The first issue that the court finds it absolutely necessary to decide for posterity is whether under the facts of this case A.R.S. 12-572 applies. This sets a clear-and-convincing standard for medical providers acting “in compliance with the [federal] Emergency Medical Treatment and Labor Act.” Plaintiffs argued that it only applies until the patient has been either evaluated as not being an emergency or stabilized sufficiently for transfer. The court says: “This sort of interpretation is not practical in the context of . . . emergency medical care. The evaluation and treatment . . . is necessarily a fluid process . . . particularly . . . where the condition qualifies as an emergency under EMTALA – manifesting through acute symptoms, severe pain, and the risk of serious dysfunction or bodily impairment.” “We hold . . . 12-572A applies whenever the acts or omissions . . . were provided in the course of evaluating and treating a patient in a hospital emergency room.”

After disposing briefly of several fact- and case-specific issues the court gets to the other issue it wanted to write about. Defendant had made a $10,000 offer of judgment. Plaintiffs, citing a Seventh Circuit case interpreting the federal rule, wanted this disregarded because it was “no-risk” offer not “at least arguably reasonable . . . compared to the lawsuit’s probable damages.” But the Seventh Circuit holding was specifically limited to Title VII cases and was based on based on federal civil rights policy. The Arizona rule, which allows either side to make offers, is intended to promote settlement and its provisions are “mandatory and punitive.” The rule contains no “reasonableness” requirement. Inferring one would increase litigation by adding a dispute about reasonableness to every case in which an offer is made.

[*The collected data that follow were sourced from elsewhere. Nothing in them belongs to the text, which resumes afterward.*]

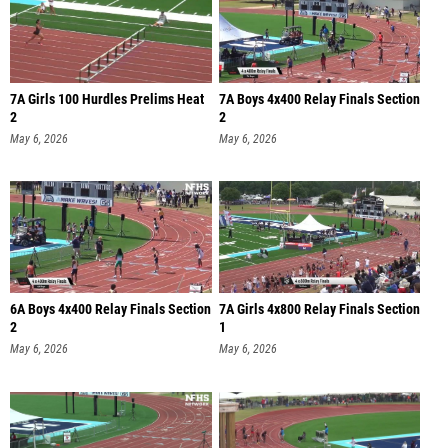
7A Girls 100 Hurdles Prelims Heat
7A Boys 4x400 Relay Finals Section
2
2
May 6, 2026
May 6, 2026
6A Boys 4x400 Relay Finals Section
7A Girls 4x800 Relay Finals Section
2
1
May 6, 2026
May 6, 2026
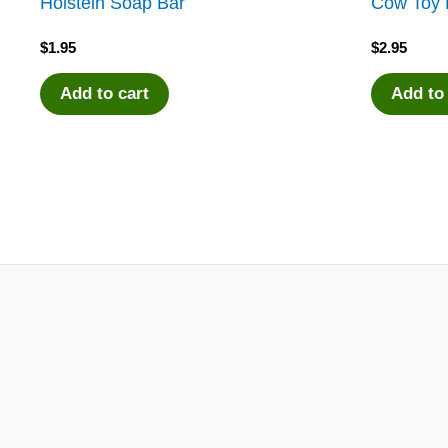
Holstein Soap Bar
Cow Toy 
$
1.95
$
2.95
Add to cart
Add to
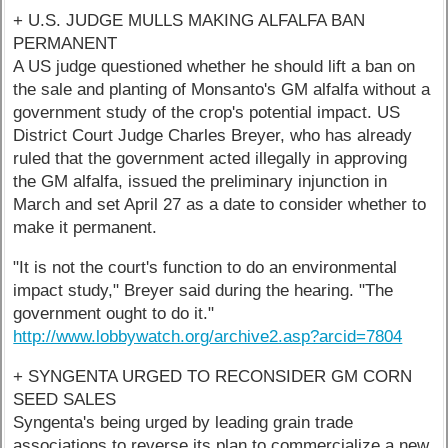
+ U.S. JUDGE MULLS MAKING ALFALFA BAN
PERMANENT
A US judge questioned whether he should lift a ban on
the sale and planting of Monsanto's GM alfalfa without a
government study of the crop's potential impact. US
District Court Judge Charles Breyer, who has already
ruled that the government acted illegally in approving
the GM alfalfa, issued the preliminary injunction in
March and set April 27 as a date to consider whether to
make it permanent.
"It is not the court's function to do an environmental
impact study," Breyer said during the hearing. "The
government ought to do it."
http://www.lobbywatch.org/archive2.asp?arcid=7804
+ SYNGENTA URGED TO RECONSIDER GM CORN
SEED SALES
Syngenta's being urged by leading grain trade
associations to reverse its plan to commercialize a new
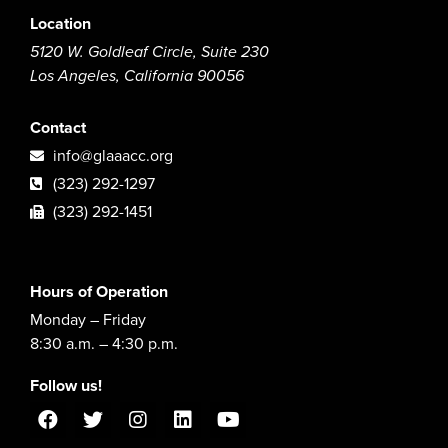
Location
5120 W. Goldleaf Circle, Suite 230
Los Angeles, California 90056
Contact
info@glaaacc.org
(323) 292-1297
(323) 292-1451
Hours of Operation
Monday – Friday
8:30 a.m. – 4:30 p.m.
Follow us!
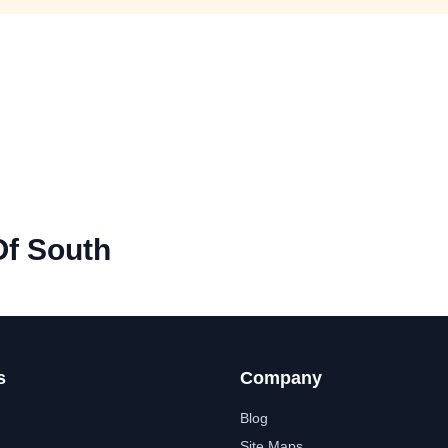
Of South
s
Company
Blog
Site Maps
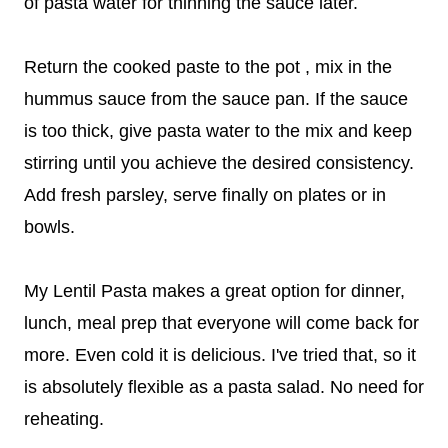
of pasta water for thinning the sauce later.
Return the cooked paste to the pot , mix in the
hummus sauce from the sauce pan. If the sauce
is too thick, give pasta water to the mix and keep
stirring until you achieve the desired consistency.
Add fresh parsley, serve finally on plates or in
bowls.
My Lentil Pasta makes a great option for dinner,
lunch, meal prep that everyone will come back for
more. Even cold it is delicious. I've tried that, so it
is absolutely flexible as a pasta salad. No need for
reheating.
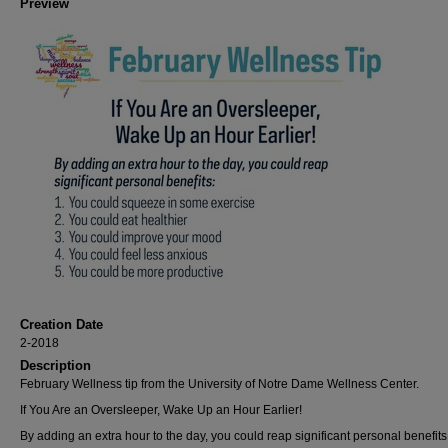
Preview
Creation Date
2-2018
Description
February Wellness tip from the University of Notre Dame Wellness Center.
If You Are an Oversleeper, Wake Up an Hour Earlier!
By adding an extra hour to the day, you could reap significant personal benefits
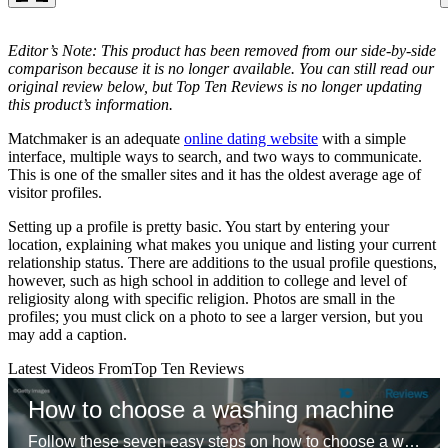
Editor’s Note: This product has been removed from our side-by-side
comparison because it is no longer available. You can still read our
original review below, but Top Ten Reviews is no longer updating
this product’s information.
Matchmaker is an adequate
online dating website
with a simple
interface, multiple ways to search, and two ways to communicate.
This is one of the smaller sites and it has the oldest average age of
visitor profiles.
Setting up a profile is pretty basic. You start by entering your
location, explaining what makes you unique and listing your current
relationship status. There are additions to the usual profile questions,
however, such as high school in addition to college and level of
religiosity along with specific religion. Photos are small in the
profiles; you must click on a photo to see a larger version, but you
may add a caption.
Latest Videos From
Top Ten Reviews
How to choose a washing machine
Follow these seven easy steps on how to choose a washing machine so you can buy the correct washer for you.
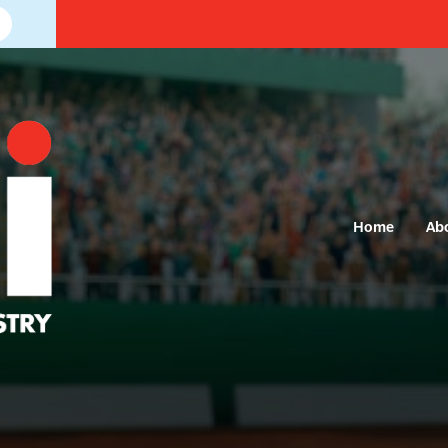
Home
Ab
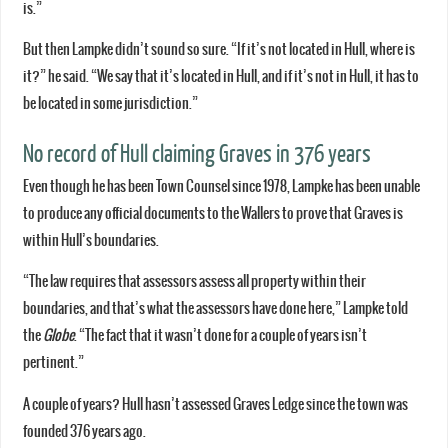
is.”
But then Lampke didn’t sound so sure. “If it’s not located in Hull, where is
it?” he said. “We say that it’s located in Hull, and if it’s not in Hull, it has to
be located in some jurisdiction.”
No record of Hull claiming Graves in 376 years
Even though he has been Town Counsel since 1978, Lampke has been unable
to produce any official documents to the Wallers to prove that Graves is
within Hull’s boundaries.
“The law requires that assessors assess all property within their
boundaries, and that’s what the assessors have done here,” Lampke told
the
Globe
. “The fact that it wasn’t done for a couple of years isn’t
pertinent.”
A couple of years? Hull hasn’t assessed Graves Ledge since the town was
founded 376 years ago.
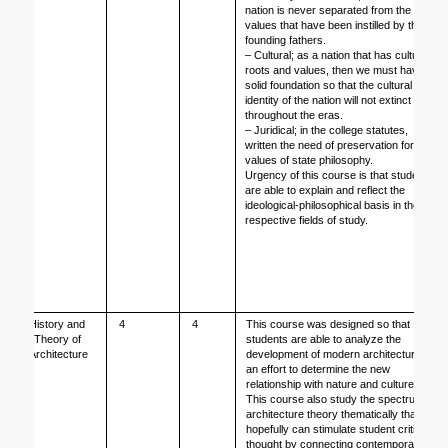
nation is never separated from the 
values that have been instilled by the 
founding fathers. 
– Cultural; as a nation that has cultural 
roots and values, then we must have a 
solid foundation so that the cultural 
identity of the nation will not extinct 
throughout the eras. 
– Juridical; in the college statutes, 
written the need of preservation for the 
values of state philosophy.
Urgency of this course is that students 
are able to explain and reflect the 
ideological-philosophical basis in their 
respective fields of study.
History and 
4
4
This course was designed so that 
Theory of 
students are able to analyze the 
Architecture
development of modern architecture as 
an effort to determine the new 
relationship with nature and culture. 
This course also study the spectrum of 
architecture theory thematically that 
hopefully can stimulate student critical 
thought by connecting contemporary 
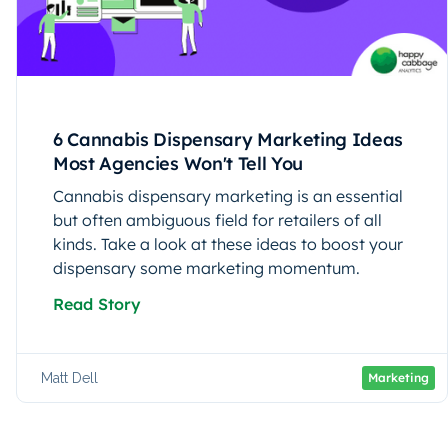
6 Cannabis Dispensary Marketing Ideas
Most Agencies Won't Tell You
Cannabis dispensary marketing is an essential
but often ambiguous field for retailers of all
kinds. Take a look at these ideas to boost your
dispensary some marketing momentum.
Read Story
Matt Dell
Marketing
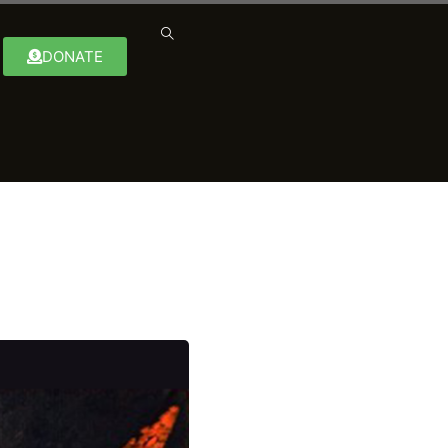
DONATE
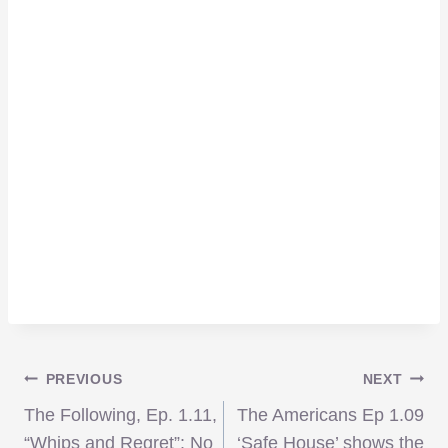
Post
PREVIOUS
NEXT
The Following, Ep. 1.11,
The Americans Ep 1.09
“Whips and Regret”: No
‘Safe House’ shows the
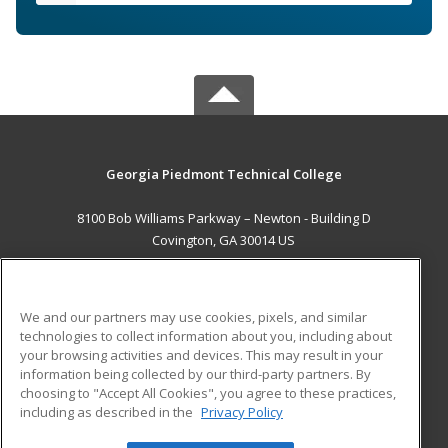
Georgia Piedmont Technical College
8100 Bob Williams Parkway – Newton - Building D
Covington, GA 30014 US
MAIN CONTENT
Career Training
We and our partners may use cookies, pixels, and similar
technologies to collect information about you, including about
ADDITIONAL RESOURCES
your browsing activities and devices. This may result in your
information being collected by our third-party partners. By
Military
Student Blog
choosing to "Accept All Cookies", you agree to these practices,
Financial Assistance
including as described in the
Privacy Policy
Help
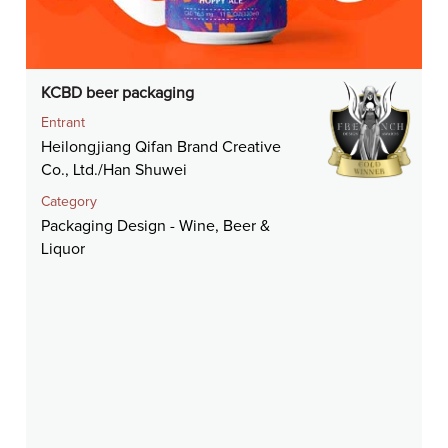
KCBD beer packaging
Entrant
Heilongjiang Qifan Brand Creative
Co., Ltd./Han Shuwei
Category
Packaging Design - Wine, Beer &
Liquor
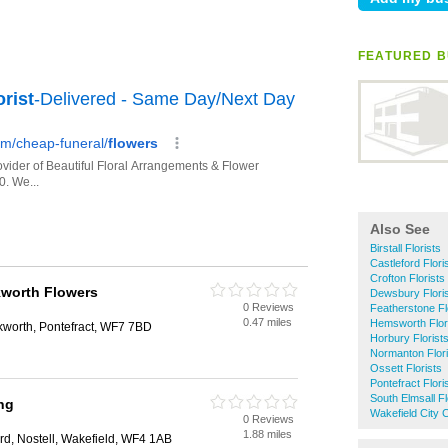
FEATURED B
Also See
Birstall Florists
Castleford Flori
Crofton Florists
kworth Flowers
Dewsbury Flori
0 Reviews
Featherstone Fl
0.47 miles
Hemsworth Flor
kworth, Pontefract, WF7 7BD
Horbury Florist
Normanton Flori
Ossett Florists
Pontefract Flori
South Elmsall Fl
ing
Wakefield City C
0 Reviews
1.88 miles
ard, Nostell, Wakefield, WF4 1AB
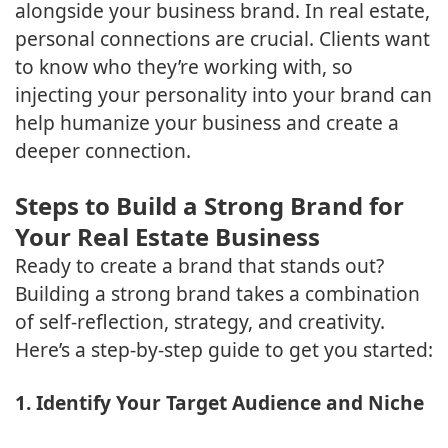
alongside your business brand. In real estate,
personal connections are crucial. Clients want
to know who they’re working with, so
injecting your personality into your brand can
help humanize your business and create a
deeper connection.
Steps to Build a Strong Brand for
Your Real Estate Business
Ready to create a brand that stands out?
Building a strong brand takes a combination
of self-reflection, strategy, and creativity.
Here’s a step-by-step guide to get you started:
1. Identify Your Target Audience and Niche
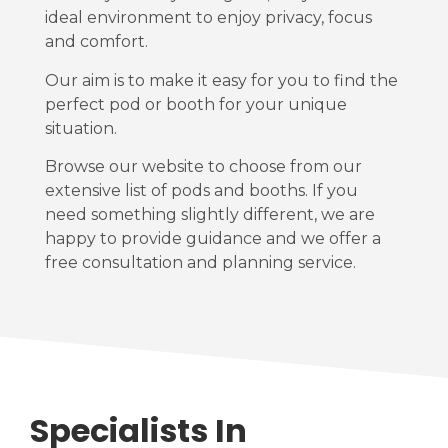
ideal environment to enjoy privacy, focus
and comfort.
Our aim is to make it easy for you to find the
perfect pod or booth for your unique
situation.
Browse our website to choose from our
extensive list of pods and booths. If you
need something slightly different, we are
happy to provide guidance and we offer a
free consultation and planning service.
Specialists In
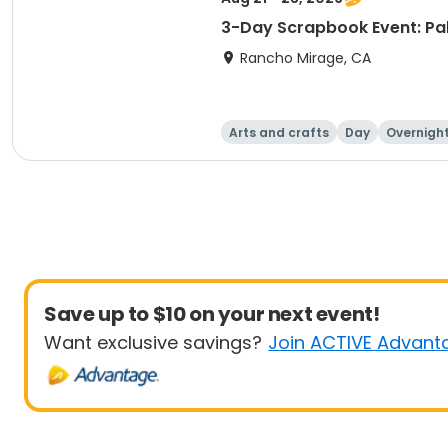
3-Day Scrapbook Event: Pa
Rancho Mirage, CA
Arts and crafts
Day
Overnigh
Save up to $10 on your next event!
Want exclusive savings?
Join ACTIVE Advant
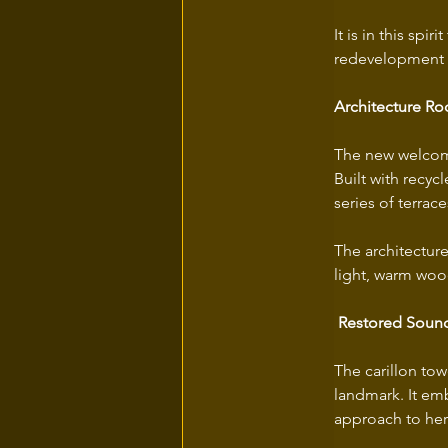
It is in this sp
redevelopment p
Architecture Ro
The new welcome 
Built with recyc
series of terrac
The architecture
light, warm woo
Restored Sound
The carillon to
landmark. It em
approach to he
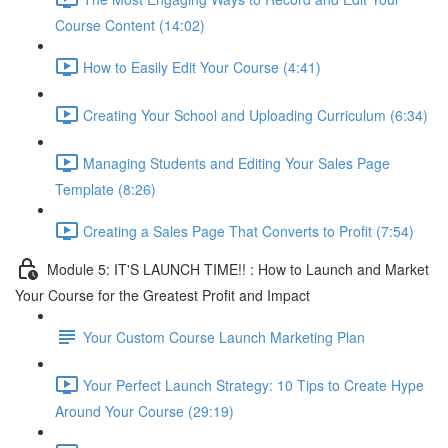
Course Content (14:02)
How to Easily Edit Your Course (4:41)
Creating Your School and Uploading Curriculum (6:34)
Managing Students and Editing Your Sales Page
Template (8:26)
Creating a Sales Page That Converts to Profit (7:54)
Module 5: IT'S LAUNCH TIME!! : How to Launch and Market
Your Course for the Greatest Profit and Impact
Your Custom Course Launch Marketing Plan
Your Perfect Launch Strategy: 10 Tips to Create Hype
Around Your Course (29:19)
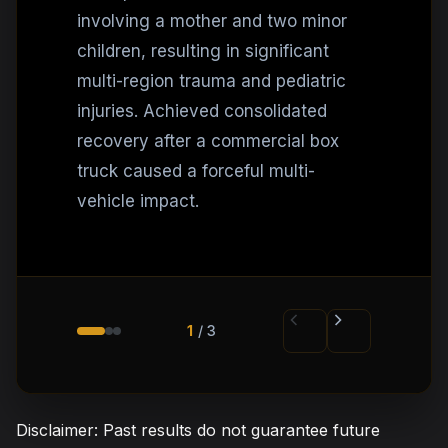
involving a mother and two minor
children, resulting in significant
multi-region trauma and pediatric
injuries. Achieved consolidated
recovery after a commercial box
truck caused a forceful multi-
vehicle impact.
1
/ 3
Disclaimer: Past results do not guarantee future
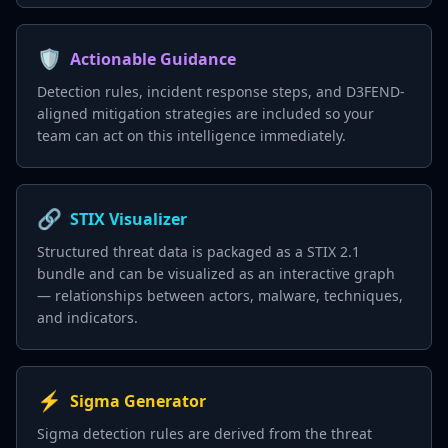
🛡️
Actionable Guidance
Detection rules, incident response steps, and D3FEND-
aligned mitigation strategies are included so your
team can act on this intelligence immediately.
🔗
STIX Visualizer
Structured threat data is packaged as a STIX 2.1
bundle and can be visualized as an interactive graph
— relationships between actors, malware, techniques,
and indicators.
⚡
Sigma Generator
Sigma detection rules are derived from the threat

So the court accepts jurisdiction and denies relief. And that’s the kicker. The court took this case not because it had appellate  jurisdiction and not because doing justice for these parties required some form of review. It did so simply to announce law on a couple of issues it found amusing. By doing so it establishes that it can use the shoehorn of “special action “ to make jurisdiction a matter of discretion.